(Source texts of formatted documents)
- - -

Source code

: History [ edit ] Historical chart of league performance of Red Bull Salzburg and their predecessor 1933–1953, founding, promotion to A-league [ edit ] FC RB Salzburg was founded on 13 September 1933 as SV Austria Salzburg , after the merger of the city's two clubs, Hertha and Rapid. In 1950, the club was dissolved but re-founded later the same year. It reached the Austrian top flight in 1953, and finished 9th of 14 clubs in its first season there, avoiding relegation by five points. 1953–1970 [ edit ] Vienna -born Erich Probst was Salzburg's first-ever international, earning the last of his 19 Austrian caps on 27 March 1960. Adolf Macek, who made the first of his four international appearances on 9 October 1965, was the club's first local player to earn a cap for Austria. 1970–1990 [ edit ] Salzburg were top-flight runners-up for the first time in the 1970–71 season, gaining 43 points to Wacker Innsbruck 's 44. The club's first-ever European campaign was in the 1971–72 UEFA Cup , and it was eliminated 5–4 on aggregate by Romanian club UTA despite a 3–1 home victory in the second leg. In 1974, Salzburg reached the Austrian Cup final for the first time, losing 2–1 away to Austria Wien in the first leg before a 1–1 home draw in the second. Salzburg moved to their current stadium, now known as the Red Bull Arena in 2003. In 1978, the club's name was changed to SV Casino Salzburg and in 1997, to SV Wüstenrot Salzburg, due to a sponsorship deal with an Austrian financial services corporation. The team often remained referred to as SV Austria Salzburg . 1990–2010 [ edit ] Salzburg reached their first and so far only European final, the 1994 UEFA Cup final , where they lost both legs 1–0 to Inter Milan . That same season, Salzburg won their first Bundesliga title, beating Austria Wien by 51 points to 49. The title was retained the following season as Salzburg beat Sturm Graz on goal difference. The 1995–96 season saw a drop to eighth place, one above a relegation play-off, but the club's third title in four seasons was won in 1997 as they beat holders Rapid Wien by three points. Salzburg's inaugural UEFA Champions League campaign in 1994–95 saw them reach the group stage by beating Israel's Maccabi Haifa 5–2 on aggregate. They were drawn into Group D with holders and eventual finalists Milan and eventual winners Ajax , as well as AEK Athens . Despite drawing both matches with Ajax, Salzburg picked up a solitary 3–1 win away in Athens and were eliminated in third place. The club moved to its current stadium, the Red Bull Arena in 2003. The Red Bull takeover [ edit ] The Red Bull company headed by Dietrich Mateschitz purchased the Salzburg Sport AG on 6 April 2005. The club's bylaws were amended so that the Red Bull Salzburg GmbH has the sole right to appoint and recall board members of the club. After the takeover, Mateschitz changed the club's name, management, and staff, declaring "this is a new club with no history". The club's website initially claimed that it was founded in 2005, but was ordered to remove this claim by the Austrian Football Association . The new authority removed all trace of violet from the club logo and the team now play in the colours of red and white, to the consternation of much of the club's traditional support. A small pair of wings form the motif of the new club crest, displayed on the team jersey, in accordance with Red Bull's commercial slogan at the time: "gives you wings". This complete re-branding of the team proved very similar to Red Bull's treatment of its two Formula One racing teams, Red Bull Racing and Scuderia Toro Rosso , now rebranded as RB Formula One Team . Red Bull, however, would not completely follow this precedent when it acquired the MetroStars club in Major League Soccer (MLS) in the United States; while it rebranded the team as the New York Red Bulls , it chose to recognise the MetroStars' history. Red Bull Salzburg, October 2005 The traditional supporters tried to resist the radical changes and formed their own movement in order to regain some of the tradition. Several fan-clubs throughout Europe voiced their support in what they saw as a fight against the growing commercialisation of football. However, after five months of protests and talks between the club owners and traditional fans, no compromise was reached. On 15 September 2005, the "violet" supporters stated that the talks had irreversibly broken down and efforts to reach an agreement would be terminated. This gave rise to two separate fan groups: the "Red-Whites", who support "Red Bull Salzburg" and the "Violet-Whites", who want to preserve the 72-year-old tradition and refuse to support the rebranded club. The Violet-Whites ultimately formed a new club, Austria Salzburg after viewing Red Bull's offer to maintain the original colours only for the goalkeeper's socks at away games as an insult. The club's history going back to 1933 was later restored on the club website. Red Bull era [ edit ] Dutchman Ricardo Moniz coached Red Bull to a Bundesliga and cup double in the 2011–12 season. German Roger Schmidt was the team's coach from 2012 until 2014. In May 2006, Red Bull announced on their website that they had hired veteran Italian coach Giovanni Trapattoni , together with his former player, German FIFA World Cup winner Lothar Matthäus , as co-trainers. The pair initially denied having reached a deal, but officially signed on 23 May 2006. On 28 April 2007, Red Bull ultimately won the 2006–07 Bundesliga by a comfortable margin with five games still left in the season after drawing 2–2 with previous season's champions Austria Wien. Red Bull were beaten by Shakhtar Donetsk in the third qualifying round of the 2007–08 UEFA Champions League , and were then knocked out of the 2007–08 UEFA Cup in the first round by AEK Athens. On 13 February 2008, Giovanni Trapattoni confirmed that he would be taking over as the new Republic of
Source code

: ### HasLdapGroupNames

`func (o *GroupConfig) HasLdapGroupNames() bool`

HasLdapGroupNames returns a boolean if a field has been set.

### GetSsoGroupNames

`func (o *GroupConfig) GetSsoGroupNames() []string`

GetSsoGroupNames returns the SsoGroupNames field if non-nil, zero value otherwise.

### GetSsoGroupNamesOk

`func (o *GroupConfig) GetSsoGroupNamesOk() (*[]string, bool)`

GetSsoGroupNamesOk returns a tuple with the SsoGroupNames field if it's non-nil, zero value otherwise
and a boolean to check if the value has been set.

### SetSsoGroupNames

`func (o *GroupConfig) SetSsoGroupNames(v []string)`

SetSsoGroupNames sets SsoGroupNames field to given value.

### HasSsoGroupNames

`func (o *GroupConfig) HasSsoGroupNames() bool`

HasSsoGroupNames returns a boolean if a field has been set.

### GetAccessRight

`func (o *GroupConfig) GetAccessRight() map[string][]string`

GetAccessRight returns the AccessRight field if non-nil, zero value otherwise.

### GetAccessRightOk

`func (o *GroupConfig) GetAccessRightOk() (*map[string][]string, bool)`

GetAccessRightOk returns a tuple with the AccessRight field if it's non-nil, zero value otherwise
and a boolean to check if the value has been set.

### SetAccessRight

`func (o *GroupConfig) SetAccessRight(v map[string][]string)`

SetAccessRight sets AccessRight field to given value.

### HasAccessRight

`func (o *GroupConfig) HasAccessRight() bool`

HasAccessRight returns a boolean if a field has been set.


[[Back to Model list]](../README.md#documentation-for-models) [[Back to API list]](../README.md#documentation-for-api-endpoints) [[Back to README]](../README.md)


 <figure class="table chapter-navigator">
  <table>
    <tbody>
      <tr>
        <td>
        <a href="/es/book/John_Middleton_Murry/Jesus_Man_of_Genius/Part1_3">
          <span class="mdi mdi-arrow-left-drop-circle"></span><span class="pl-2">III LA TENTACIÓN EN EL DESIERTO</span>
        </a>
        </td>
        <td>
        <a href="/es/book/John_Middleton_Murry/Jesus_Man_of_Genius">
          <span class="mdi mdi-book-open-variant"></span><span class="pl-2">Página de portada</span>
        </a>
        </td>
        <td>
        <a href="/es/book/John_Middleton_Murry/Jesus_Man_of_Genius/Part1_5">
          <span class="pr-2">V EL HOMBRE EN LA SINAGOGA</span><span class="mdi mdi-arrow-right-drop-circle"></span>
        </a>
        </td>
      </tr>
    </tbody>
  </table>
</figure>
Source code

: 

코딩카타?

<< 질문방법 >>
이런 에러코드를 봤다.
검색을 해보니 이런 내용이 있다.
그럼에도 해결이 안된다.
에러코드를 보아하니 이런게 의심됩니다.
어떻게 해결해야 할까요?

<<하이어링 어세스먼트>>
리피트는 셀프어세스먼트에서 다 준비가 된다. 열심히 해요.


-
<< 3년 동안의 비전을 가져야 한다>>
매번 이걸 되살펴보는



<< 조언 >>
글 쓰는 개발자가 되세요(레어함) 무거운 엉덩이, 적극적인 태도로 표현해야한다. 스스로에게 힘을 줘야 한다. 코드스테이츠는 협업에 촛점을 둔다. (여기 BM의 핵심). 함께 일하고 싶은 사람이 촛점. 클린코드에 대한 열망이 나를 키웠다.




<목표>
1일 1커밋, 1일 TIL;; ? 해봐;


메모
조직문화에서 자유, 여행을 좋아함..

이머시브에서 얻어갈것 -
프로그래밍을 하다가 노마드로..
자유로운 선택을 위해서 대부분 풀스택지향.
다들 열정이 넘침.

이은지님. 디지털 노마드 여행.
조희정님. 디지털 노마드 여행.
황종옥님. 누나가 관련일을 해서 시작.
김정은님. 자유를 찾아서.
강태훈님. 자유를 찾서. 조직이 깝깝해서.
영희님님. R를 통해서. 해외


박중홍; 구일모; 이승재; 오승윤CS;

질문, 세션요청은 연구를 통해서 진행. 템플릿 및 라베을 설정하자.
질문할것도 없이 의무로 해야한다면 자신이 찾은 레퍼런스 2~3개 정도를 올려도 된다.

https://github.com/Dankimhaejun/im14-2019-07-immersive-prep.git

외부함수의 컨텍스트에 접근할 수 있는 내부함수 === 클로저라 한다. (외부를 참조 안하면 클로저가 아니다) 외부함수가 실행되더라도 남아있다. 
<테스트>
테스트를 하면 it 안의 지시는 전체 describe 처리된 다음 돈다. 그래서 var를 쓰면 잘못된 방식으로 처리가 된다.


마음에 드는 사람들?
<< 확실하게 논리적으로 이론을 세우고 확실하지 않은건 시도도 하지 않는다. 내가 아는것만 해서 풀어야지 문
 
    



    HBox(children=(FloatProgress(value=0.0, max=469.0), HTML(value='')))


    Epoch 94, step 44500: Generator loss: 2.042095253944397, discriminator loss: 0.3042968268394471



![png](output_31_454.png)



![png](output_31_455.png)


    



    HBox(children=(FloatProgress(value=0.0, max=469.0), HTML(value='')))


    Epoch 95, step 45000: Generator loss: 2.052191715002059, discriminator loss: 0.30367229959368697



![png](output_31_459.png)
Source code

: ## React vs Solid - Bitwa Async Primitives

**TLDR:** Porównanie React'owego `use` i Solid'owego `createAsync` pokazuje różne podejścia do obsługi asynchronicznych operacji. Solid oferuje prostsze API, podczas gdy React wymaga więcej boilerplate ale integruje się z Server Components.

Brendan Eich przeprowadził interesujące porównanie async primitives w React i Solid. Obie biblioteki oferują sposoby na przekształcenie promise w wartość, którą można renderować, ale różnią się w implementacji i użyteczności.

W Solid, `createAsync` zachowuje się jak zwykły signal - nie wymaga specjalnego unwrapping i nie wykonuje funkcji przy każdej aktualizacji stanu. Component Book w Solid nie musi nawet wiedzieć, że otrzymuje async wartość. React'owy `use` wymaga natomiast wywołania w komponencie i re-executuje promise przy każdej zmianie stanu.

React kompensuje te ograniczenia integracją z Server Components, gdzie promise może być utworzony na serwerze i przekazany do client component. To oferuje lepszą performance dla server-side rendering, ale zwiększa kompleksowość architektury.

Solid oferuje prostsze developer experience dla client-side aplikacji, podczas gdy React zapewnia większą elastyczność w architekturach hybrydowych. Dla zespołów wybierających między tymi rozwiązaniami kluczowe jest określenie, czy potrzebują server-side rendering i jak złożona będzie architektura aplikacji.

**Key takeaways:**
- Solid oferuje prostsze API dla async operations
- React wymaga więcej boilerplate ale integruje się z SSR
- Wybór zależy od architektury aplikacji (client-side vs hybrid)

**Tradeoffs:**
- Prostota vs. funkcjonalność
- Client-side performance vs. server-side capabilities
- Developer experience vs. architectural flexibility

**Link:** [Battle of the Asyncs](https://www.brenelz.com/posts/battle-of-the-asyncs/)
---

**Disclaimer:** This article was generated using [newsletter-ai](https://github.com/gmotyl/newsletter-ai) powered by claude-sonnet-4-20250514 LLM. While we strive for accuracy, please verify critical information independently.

- - -

Goal of the exercise:
Rewrite the lines from the line with "질문, 세션요청은 연구를 통해서 진행. 템플릿 및 라베을 설정하자." up to and including the line with "<< 확실하게 논리적으로", putting "참고 자료" in place of "레퍼런스" and keeping everything else the same.

Response below:
질문, 세션요청은 연구를 통해서 진행. 템플릿 및 라베을 설정하자.
질문할것도 없이 의무로 해야한다면 자신이 찾은 참고 자료 2~3개 정도를 올려도 된다.

https://github.com/Dankimhaejun/im14-2019-07-immersive-prep.git

외부함수의 컨텍스트에 접근할 수 있는 내부함수 === 클로저라 한다. (외부를 참조 안하면 클로저가 아니다) 외부함수가 실행되더라도 남아있다. 
<테스트>
테스트를 하면 it 안의 지시는 전체 describe 처리된 다음 돈다. 그래서 var를 쓰면 잘못된 방식으로 처리가 된다.


마음에 드는 사람들?
<< 확실하게 논리적으로 이론을 세우고 확실하지 않은건 시도도 하지 않는다. 내가 아는것만 해서 풀어야지 문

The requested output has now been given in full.